* Job 1 *
In the garage sale post, what did the ad promise anyone who came to the sale and told a joke?
* Job 2 *
Reproduce the passage of the garage sale post starting at "New house PACKING" and ending at "LONGER LIVE HERE.".

* Source passage *

New house PACKING sod and sprinklers ONE MILLION DOLLARS mortgage approval furniture chocolate LIGHT FIXTURES puppy fence Benjamin caramel doctor appointments PUPPY moving truck new socks CLOSING DATE Ellie’s molars cheese sticks grocery list BLINDS AND TOWEL BARS The Daddy’s birthday water meter township taxes PAINT COLORS appliances carpet cleaner rental agreement and a small sign that reads BRAINS NO LONGER LIVE HERE.

The good news is, our garage sale went really well, far better than I had expected. True, setting up the thing was miserable; I was out there for hours, hemming and hawing and moving things around, but in the end it was pretty snazzy, if I do say so myself. I had things set up in zones – there was a baby stuff zone, a toy zone, a mysterious manly hardware-type-stuff zone, a clothing zone, etc. I held the sale with my friend, and we felt quite smug on Friday morning when we had an initial rush of customers. But then it rained. We managed to entertain ourselves by buying each other’s stuff, which isn’t really the best way to optimize earnings. Then we got hungry, so we spent the rest of the morning’s profits on having lunch delivered. We couldn’t go inside and MAKE lunch, silly – what if a herd of demanding customers came?

In my garage sale ad, I had said that if you came to the sale and told me a joke, I’d give you a discount. People were intrigued by this offer, and I heard quite a few jokes. Quality varied, however, and I’ve forgotten most of them. One was about an elderly couple sharing a single pair of dentures at a restaurant – I remember that one. The best were the jokes that kids told me, because I could tell they had practiced on the way over. Ellie likes to tell this old standard, with a twist all her own that she thought up at the playground:

“Mama, why did the chicken cross the road?”
“Why, Ellie?”
“To get to the other SLIDE!”
*collapses in giggles*

See there, how my mind just wanders off topic, willy nilly? We were talking about the garage sale, and now I’m telling you about Ellie writing her own jokes. I’ve really got to keep it together. Speaking of keeping it together, did you hear about the leper who laughed his head off? (Yeah, I remembered THAT one.)

Anyway: Things didn’t really pick up until the second day. Shoppers were confused by my off-the-wall strategy, which was to agree to whatever price they suggested, then lower it and throw in extra stuff. It would go like this:

“How much for this stroller?”
“What do I have it marked at…$15?”
“Yeah. Will you take $10?”
“Absolutely! And I’ll throw in that baby blanket too.”
“Oh…well, thanks! I’m also thinking about this baby gym.”
“Sure thing! I’ll give you the stroller, blanket, and baby gym for $7.”
“So I get all three things for $7? I thought we started at $10???”

* Dataset excerpts *
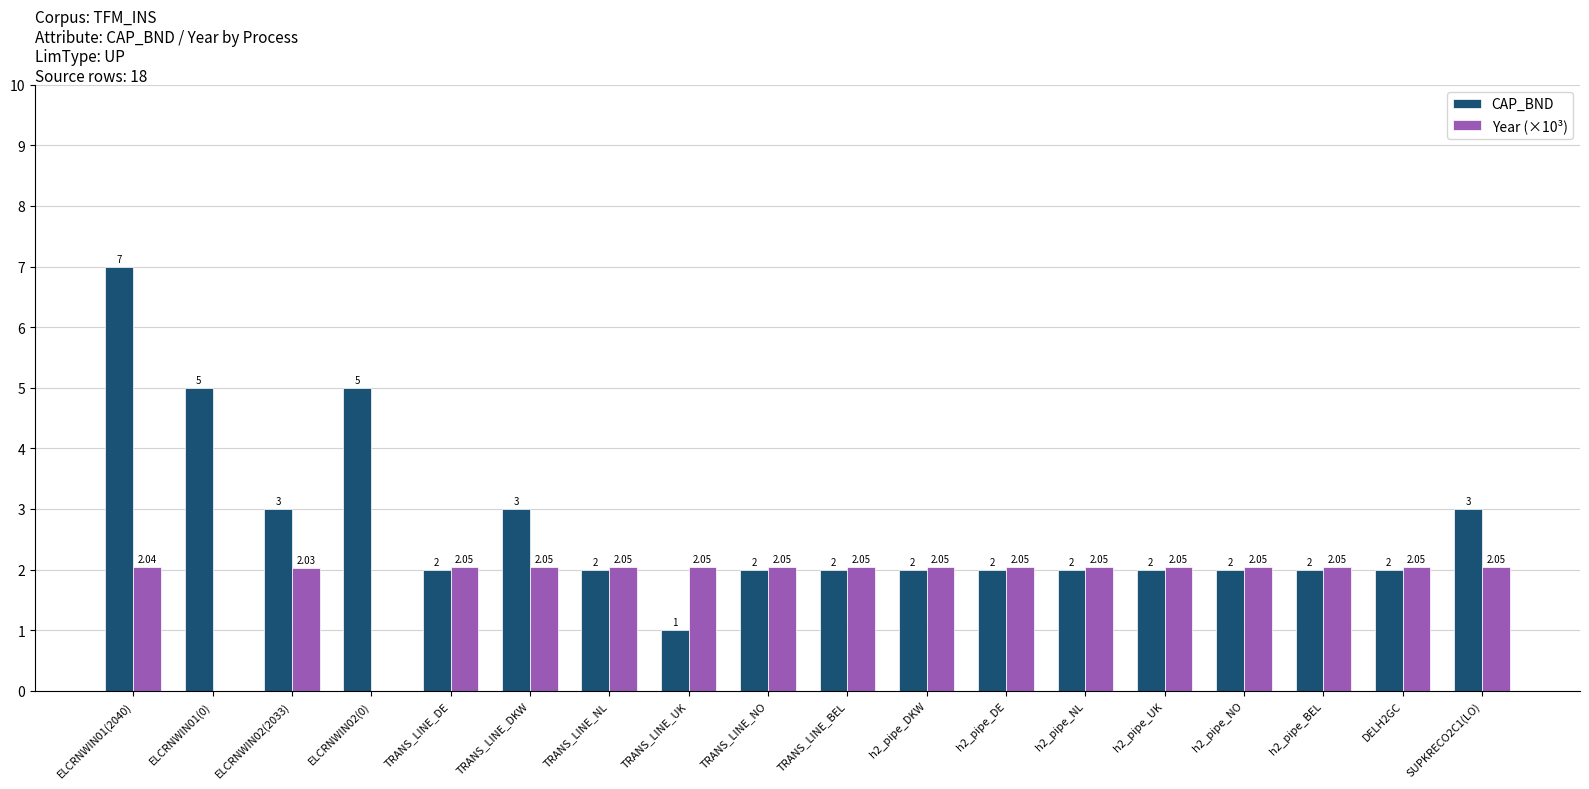

What is the sum of all CAP_BND values?

49.0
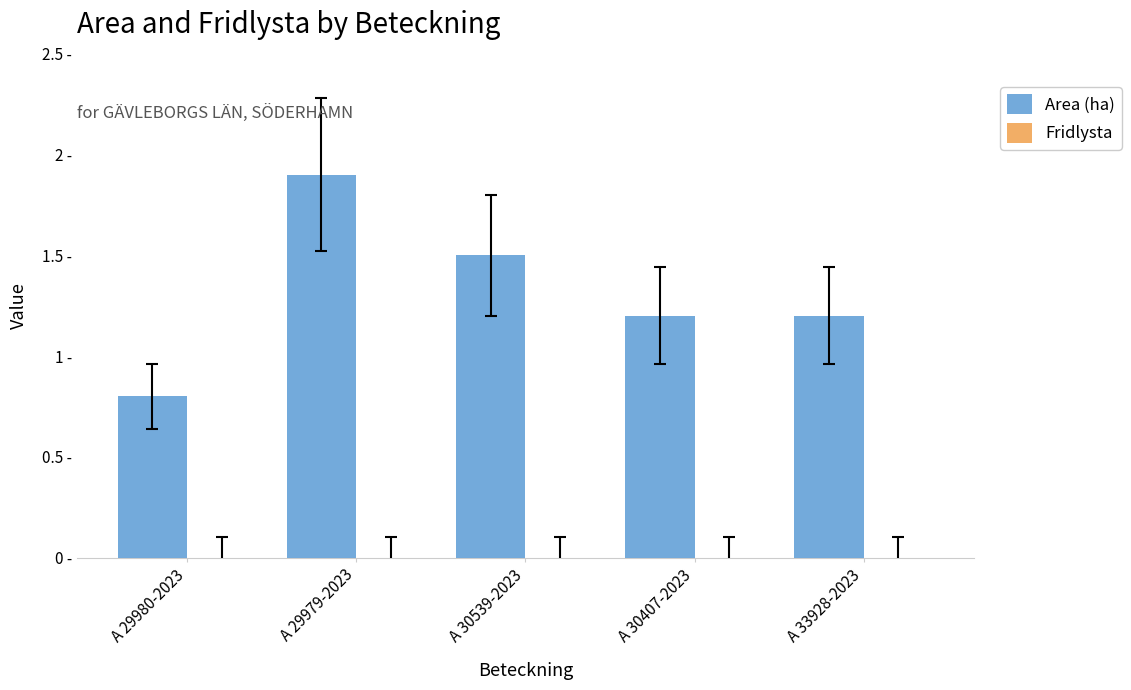

Are the bars horizontal?

No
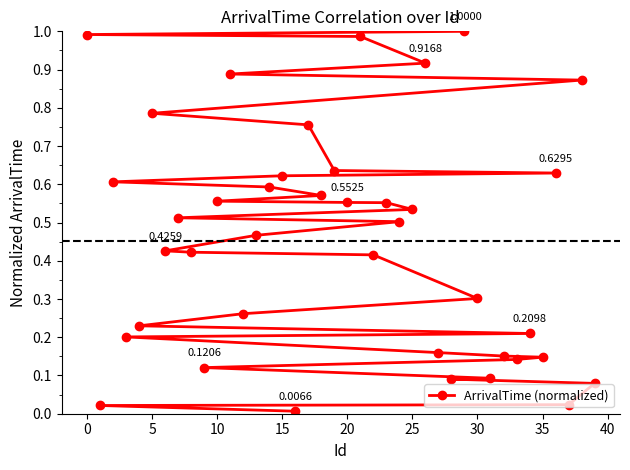

What is the sum of all values?

18.0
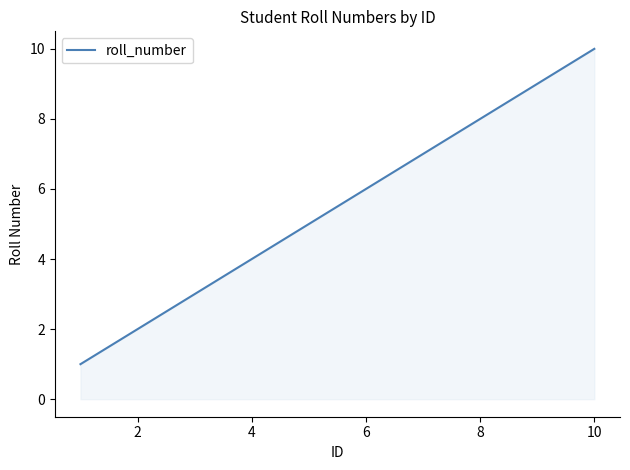

What is the greatest value displayed?

10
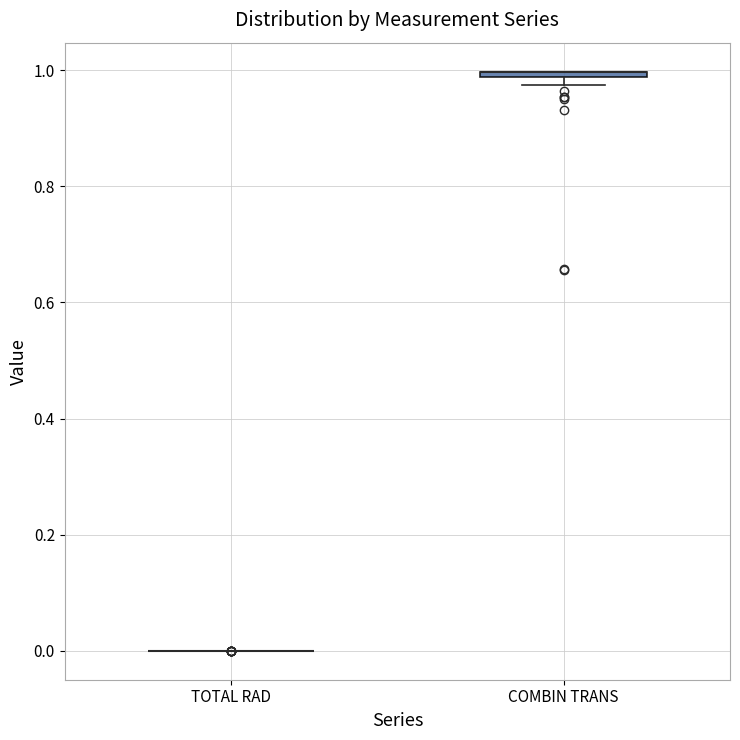

Where is the lower edge of the box for COMBIN TRANS on the y-axis? The values are not printed on the chart, so give them approximately, as read against the axis.

0.98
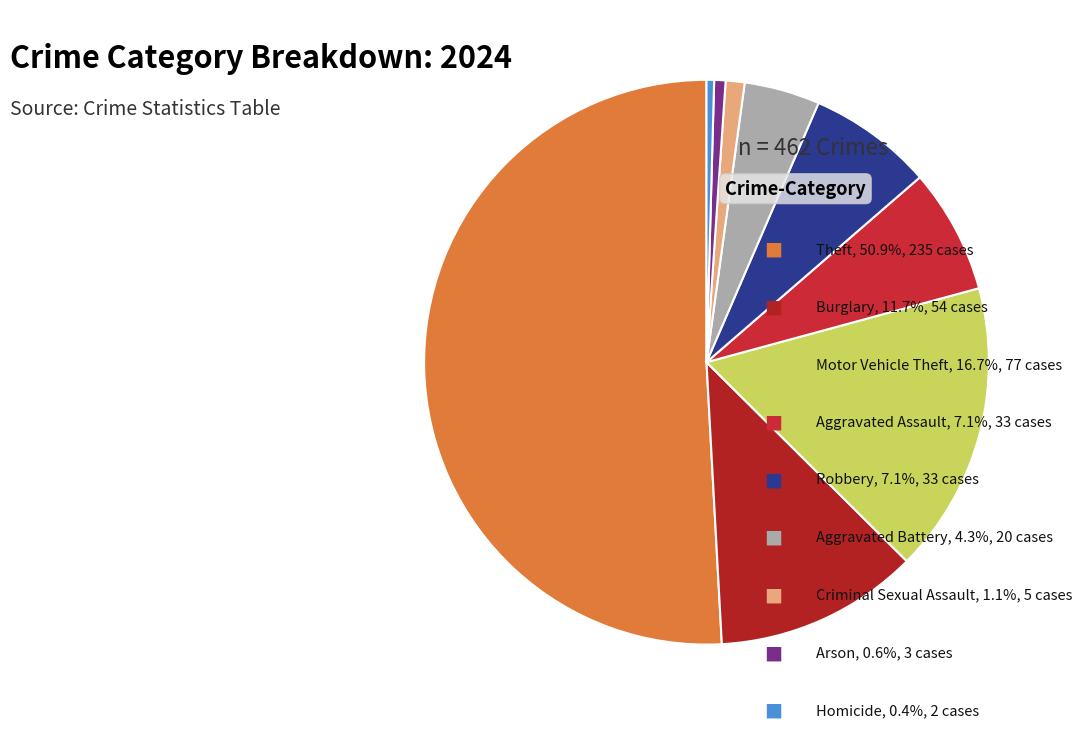

Count the number of slices in the pie.

9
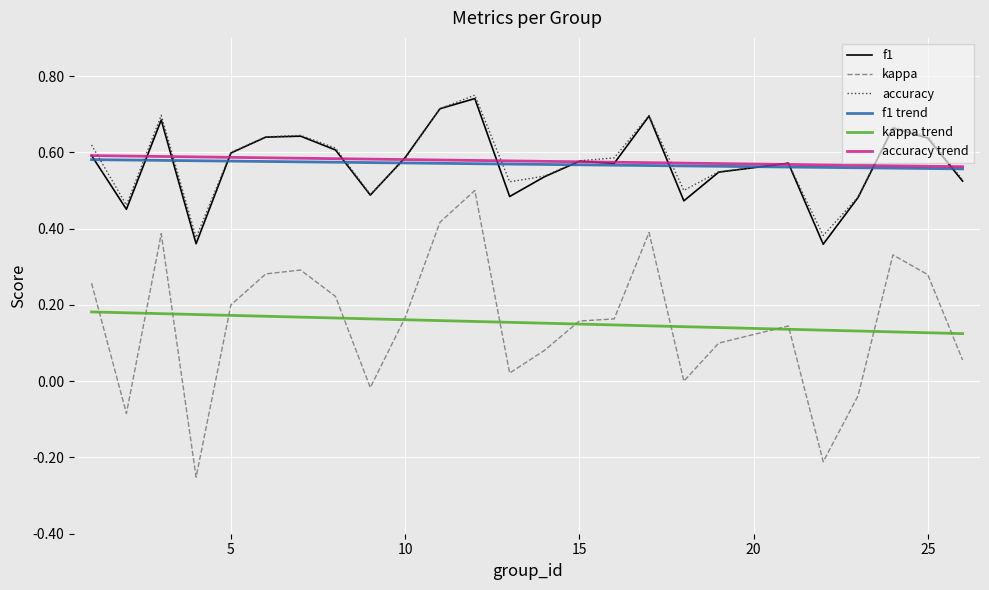

At which category does accuracy reach its first local peak?

3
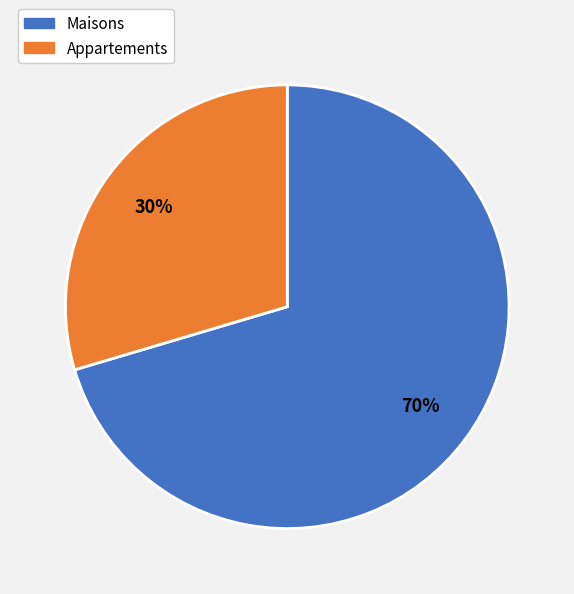

Is the sum of Appartements and Maisons greater than half?

Yes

* Written answer 1 *
A discount.

* Written answer 2 *
New house PACKING sod and sprinklers ONE MILLION DOLLARS mortgage approval furniture chocolate LIGHT FIXTURES puppy fence Benjamin caramel doctor appointments PUPPY moving truck new socks CLOSING DATE Ellie’s molars cheese sticks grocery list BLINDS AND TOWEL BARS The Daddy’s birthday water meter township taxes PAINT COLORS appliances carpet cleaner rental agreement and a small sign that reads BRAINS NO LONGER LIVE HERE.